パナソニックの「けむらん亭 NF-RT1000」。実売価格は2万5000円前後

扉を引き出すと、受け皿と焼き網、その上にくんせい容器とくんせい網が出てくる

くんせい容器にスモークチップを入れる。約5mmの大きさが推奨されており、砂糖などはこびりつくので入れない

大さじ3杯前後のチップを入れたら、くんせい網をセットする

網の上に食材を置く。最初は「紅鮭の塩焼」でチャレンジ

アルミホイルでフタをする

本体に、燻製時間の目安が記載されているので参考にしよう

「くんせい」ボタンを押してから、三角ボタンで時間を入力し、「スタート」を押す

指定時間が経過すると音がなり、終了する。すぐにアルミホイルを外そう

チーズは失敗、焼き魚は大成功

 次はチーズにチャレンジ。プロセスチーズの目安は12~17分とあるので、15分にセット。結果はデロデロに溶けた溶岩のようになってしまった。これは連続で調理したため、庫内の温度が上がりすぎたのかもしれない。次は、12分でチャレンジ。またもでろでろ。ちょっと時間を置こうということで、ロースターは電源を切って冷やし、チーズは冷凍庫へ。2時間ほど経ってから、再度チャレンジ。今度は短めで9分にした。3度目も溶けてはしまったのだが、まだ原型は残している。しかし、燻製時間が短いので色がそれほど変わっていない。どうしてもパナソニックのウェブサイトにあるようなチーズができなかった。「まろやか6Pチーズ」が溶けやすいのかもしれない。そこで、「明治北海道十勝スマートチーズ」を買ってきて再チャレンジ。第4回目は、目安通りの最低12分。もう、扉を開いた時にぐつぐつ音が聞こえたので期待はしなかったが、溶けていた。ここでギブアップ。

提供資料:
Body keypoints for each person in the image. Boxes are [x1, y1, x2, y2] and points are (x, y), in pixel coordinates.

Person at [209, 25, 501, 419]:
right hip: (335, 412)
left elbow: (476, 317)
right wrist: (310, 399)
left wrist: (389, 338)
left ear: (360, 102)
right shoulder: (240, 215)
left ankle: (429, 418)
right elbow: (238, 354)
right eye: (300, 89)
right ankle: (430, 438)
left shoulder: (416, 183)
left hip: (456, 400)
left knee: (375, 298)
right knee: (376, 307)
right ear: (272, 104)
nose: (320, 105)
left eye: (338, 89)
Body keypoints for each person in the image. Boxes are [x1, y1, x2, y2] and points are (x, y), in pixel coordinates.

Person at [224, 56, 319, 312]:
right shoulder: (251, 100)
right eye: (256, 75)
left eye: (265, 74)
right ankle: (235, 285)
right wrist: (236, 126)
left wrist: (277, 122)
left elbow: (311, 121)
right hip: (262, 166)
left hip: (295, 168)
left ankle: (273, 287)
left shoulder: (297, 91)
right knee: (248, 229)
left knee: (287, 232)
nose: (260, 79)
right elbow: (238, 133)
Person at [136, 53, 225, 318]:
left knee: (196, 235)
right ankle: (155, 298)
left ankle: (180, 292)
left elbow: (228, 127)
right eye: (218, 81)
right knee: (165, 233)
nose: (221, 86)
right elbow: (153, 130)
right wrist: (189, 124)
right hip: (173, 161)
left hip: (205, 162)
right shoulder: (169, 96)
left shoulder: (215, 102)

---

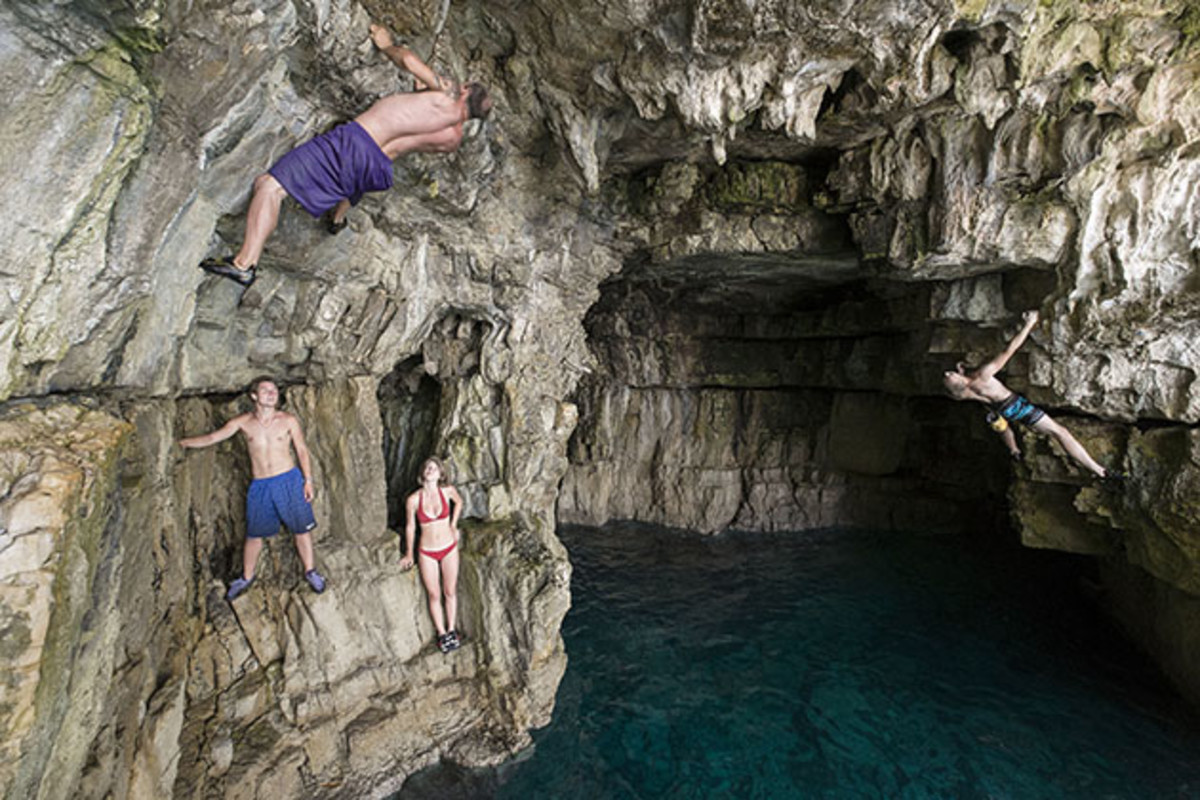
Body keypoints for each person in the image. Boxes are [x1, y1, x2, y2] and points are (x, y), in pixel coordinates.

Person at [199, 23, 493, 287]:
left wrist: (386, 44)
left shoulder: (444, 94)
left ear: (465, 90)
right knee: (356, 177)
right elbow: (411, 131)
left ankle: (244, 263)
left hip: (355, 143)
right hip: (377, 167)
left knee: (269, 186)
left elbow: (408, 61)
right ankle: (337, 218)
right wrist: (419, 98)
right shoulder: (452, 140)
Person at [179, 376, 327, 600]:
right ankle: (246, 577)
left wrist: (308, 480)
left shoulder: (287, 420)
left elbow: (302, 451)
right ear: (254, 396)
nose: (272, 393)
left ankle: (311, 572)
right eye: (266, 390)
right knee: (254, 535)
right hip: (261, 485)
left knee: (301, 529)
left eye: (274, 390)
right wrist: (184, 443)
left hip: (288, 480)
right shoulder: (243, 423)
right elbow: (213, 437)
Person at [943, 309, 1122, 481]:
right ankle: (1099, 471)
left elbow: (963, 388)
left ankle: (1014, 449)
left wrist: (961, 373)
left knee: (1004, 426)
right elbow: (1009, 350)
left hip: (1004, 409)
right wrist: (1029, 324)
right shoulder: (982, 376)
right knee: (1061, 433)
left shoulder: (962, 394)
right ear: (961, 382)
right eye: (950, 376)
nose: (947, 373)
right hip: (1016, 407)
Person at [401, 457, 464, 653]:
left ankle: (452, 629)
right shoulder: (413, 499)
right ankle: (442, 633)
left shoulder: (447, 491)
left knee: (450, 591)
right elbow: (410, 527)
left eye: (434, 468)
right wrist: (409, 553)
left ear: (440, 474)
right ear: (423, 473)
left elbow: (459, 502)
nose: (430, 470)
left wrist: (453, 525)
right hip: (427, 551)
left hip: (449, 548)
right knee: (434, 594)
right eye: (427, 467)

* * *

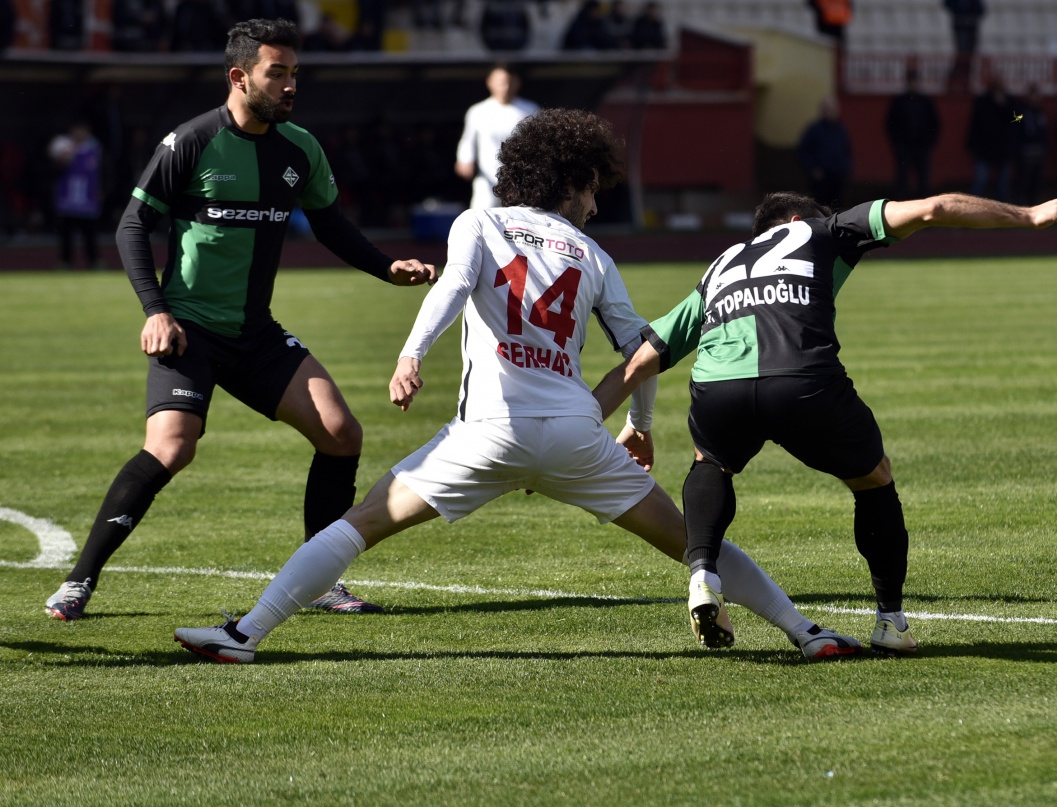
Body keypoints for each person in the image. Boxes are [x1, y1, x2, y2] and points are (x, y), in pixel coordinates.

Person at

作業指示:
練習文から、「次はチーズにチャレンジ。プロ」から「けていた。ここでギブアップ。」までの部分を一字も変えずに書き写しなさい。

解答欄:
次はチーズにチャレンジ。プロセスチーズの目安は12~17分とあるので、15分にセット。結果はデロデロに溶けた溶岩のようになってしまった。これは連続で調理したため、庫内の温度が上がりすぎたのかもしれない。次は、12分でチャレンジ。またもでろでろ。ちょっと時間を置こうということで、ロースターは電源を切って冷やし、チーズは冷凍庫へ。2時間ほど経ってから、再度チャレンジ。今度は短めで9分にした。3度目も溶けてはしまったのだが、まだ原型は残している。しかし、燻製時間が短いので色がそれほど変わっていない。どうしてもパナソニックのウェブサイトにあるようなチーズができなかった。「まろやか6Pチーズ」が溶けやすいのかもしれない。そこで、「明治北海道十勝スマートチーズ」を買ってきて再チャレンジ。第4回目は、目安通りの最低12分。もう、扉を開いた時にぐつぐつ音が聞こえたので期待はしなかったが、溶けていた。ここでギブアップ。